Model 4 (fractal) : instead of a soap parabole you decide to have a constant thickness distributed evenly on a fractal drawn on the cube's face (if you don't picture it I will edit something but it should be easy to imagine. Just think of a fractal (like sierpinsky's triangle) and color it on the face of a cube, and imagine there is 1inch of thickness where it is coloured and nothing on the face elsewhere. Vs=ls * FractalArea(la) and Va=la^3. The thing with fractals is that their length/area/volume doesn't follow usual geometry rules. If you have a square and multiply its length by x, its area is multiplied by x^2 (because dimension 2). If it is a cube, the volume is multiplied by x^3. With fractal of dimension d, the area is multiplied by x^d. So when the size of the spore and $ls/la -> 0$, FractalVolume(la) goes like ls * la^d with d between 2 and 3 (because this is a fractal drawn on the 2d surface of the cube).
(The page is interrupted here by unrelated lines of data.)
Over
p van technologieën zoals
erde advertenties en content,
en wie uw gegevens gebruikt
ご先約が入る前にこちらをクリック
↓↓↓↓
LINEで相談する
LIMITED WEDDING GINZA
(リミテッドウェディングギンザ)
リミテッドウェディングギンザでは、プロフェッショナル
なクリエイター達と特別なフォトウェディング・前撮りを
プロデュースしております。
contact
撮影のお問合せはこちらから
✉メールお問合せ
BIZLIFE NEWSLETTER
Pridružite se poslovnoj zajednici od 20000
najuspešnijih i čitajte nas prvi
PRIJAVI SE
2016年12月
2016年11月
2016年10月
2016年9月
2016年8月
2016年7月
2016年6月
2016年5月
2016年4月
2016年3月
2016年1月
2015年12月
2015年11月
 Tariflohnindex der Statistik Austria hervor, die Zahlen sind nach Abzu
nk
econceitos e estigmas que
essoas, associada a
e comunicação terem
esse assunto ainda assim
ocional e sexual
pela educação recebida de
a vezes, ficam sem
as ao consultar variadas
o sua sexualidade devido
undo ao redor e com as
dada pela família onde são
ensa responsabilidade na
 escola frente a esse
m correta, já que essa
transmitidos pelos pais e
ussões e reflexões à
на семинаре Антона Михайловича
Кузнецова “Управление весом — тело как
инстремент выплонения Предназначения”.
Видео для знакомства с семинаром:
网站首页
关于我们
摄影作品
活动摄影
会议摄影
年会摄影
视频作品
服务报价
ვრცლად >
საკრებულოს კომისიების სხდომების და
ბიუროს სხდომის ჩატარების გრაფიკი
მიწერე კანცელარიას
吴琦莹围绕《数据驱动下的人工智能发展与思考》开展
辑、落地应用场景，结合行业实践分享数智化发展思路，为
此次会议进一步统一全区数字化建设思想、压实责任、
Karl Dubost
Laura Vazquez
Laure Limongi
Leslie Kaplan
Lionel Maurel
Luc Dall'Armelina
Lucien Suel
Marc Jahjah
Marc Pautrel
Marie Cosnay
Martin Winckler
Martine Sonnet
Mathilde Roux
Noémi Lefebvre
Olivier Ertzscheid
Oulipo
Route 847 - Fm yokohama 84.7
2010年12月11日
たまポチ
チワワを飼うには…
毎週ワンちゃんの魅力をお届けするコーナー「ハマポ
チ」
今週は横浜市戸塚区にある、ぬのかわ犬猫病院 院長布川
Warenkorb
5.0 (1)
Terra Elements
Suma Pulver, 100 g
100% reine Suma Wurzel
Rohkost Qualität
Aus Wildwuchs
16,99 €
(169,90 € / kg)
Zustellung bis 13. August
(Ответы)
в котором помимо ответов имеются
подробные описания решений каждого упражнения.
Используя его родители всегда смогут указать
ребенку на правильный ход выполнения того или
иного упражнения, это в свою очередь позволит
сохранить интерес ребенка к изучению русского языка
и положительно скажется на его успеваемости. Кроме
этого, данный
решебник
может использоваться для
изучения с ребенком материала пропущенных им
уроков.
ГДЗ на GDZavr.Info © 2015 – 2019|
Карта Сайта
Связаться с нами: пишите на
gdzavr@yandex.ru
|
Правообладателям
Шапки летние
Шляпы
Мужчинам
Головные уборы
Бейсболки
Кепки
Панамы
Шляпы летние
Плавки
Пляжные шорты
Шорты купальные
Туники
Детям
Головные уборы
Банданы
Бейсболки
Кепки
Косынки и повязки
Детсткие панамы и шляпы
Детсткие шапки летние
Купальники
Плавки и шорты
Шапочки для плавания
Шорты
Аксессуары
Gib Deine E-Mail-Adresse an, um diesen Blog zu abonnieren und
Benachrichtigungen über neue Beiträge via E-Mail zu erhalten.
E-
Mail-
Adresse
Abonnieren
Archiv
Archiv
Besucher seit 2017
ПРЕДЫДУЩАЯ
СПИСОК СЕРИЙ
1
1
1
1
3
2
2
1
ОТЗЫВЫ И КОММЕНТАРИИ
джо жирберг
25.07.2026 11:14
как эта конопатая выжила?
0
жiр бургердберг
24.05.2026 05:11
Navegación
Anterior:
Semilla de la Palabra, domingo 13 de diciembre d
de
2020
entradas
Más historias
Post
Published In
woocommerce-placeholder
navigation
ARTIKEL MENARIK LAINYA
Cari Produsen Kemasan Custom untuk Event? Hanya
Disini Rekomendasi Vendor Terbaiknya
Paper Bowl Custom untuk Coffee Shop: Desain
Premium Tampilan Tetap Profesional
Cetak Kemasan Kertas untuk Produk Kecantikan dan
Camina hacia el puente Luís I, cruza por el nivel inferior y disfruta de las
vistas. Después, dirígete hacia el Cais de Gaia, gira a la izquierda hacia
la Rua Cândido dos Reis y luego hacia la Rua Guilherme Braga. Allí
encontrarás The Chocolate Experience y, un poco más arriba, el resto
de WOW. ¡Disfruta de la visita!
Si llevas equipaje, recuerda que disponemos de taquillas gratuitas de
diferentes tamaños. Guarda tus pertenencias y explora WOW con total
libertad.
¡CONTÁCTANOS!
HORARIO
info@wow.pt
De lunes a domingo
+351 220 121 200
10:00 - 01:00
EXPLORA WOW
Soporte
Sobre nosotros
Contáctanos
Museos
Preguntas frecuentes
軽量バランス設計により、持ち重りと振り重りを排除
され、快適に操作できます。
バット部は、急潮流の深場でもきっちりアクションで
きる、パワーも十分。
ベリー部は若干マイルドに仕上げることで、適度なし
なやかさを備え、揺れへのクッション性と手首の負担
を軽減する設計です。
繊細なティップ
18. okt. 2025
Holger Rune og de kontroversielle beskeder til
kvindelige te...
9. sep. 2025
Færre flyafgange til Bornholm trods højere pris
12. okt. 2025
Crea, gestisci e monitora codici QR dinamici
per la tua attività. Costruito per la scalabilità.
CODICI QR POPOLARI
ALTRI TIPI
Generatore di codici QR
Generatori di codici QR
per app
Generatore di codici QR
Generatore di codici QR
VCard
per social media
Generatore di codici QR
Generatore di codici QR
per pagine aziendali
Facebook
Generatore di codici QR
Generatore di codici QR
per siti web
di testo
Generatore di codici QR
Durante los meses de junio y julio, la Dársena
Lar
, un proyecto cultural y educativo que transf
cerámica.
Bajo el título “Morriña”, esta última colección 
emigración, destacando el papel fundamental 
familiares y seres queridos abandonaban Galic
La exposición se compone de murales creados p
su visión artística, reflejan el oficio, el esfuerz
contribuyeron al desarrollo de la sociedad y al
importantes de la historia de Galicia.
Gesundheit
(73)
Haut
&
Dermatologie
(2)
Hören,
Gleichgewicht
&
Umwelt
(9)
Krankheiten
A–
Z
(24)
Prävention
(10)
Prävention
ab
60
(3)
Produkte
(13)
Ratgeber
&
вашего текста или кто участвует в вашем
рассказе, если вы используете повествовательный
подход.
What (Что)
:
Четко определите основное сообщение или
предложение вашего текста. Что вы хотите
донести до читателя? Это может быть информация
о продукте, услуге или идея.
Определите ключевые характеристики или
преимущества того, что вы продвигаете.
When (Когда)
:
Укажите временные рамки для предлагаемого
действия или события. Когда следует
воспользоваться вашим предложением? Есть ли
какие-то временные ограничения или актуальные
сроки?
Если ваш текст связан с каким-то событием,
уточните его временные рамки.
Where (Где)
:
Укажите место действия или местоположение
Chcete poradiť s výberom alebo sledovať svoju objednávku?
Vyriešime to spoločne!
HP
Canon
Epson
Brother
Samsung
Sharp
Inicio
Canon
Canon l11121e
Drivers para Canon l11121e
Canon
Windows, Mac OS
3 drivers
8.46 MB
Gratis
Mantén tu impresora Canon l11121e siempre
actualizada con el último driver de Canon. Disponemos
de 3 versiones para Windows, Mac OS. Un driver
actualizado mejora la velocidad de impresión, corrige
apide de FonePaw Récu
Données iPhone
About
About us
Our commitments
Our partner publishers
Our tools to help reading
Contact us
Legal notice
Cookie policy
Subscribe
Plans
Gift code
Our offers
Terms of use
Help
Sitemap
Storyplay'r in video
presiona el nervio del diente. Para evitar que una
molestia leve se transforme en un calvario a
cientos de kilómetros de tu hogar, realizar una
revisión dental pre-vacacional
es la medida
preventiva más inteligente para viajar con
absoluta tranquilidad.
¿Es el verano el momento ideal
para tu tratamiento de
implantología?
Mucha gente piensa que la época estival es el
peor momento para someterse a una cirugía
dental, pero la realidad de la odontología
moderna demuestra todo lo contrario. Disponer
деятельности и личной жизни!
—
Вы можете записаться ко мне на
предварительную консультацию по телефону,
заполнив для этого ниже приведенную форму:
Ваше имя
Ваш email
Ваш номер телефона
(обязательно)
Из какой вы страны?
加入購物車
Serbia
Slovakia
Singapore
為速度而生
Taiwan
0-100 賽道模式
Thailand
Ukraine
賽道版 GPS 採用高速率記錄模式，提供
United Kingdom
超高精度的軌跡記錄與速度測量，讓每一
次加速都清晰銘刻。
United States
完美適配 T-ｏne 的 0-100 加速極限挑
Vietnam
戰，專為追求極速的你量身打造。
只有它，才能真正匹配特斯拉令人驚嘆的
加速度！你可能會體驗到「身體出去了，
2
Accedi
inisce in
So $Vs/Va = ls*la^d / la^3 = ls / la^(3-d)$. This is not exactly your formula but Im not a fractal specialist nor a foam specialist and the model is not good here, what I have described is impossible in reality (constant thickness). If the thickness was "fractalian" too we could have another formula. But still we see that fractals can bend the relation and have their dimension in the equation.
If this is too far stretched, just imagine this : Because models 1 and 2 are the extremes (constant surface = matter on 2 dimensions = power of 2 in the approx vs no surface = matter along 1 dimension = power of 1 in approx) you can imagine that when the distribution of the matter is in between this (a lot on the edges and not much on the center of the faces -> string -> power of 1+smthg, a lot everywhere -> power of 2-smthg) you get a constant power in between 1 and 2 (if the distribution is fractalian). If the distribution is anything on the surface that follows some equation, even complicated like cos(x)*sin(y)^2, you will have the (ls/la)^2. The difference between fractals and 2d equations is that the "f(x, y)" changes when you reduce the size of the foam and of the cube (making ls and la -> 0) so at every step it is of the form Vs/Va=C(ls, la)(ls/la)^2 but the constant C(ls, la) will change over time, increasingly if the fractal takes more and more space (bigger dimensions), decreasingly if it is shorter and shorted. And it is this effect that gets factorized into the power
Hope it is clear, don't hesitate to comment on that
http://en.wikipedia.org/wiki/Fractal_dimension
Vihart has a couple of recent videos on fractals and things like size and length related to them. Apart from being really entertaining videos themselves I believe you can gain some insight into your problem.
Doodling in Math Class: Dragon Dungeons
Doodling in Math Class: Dragon Scales
The later part especially talks about how fractals' lengths, areas and volumes scale up when you expand them.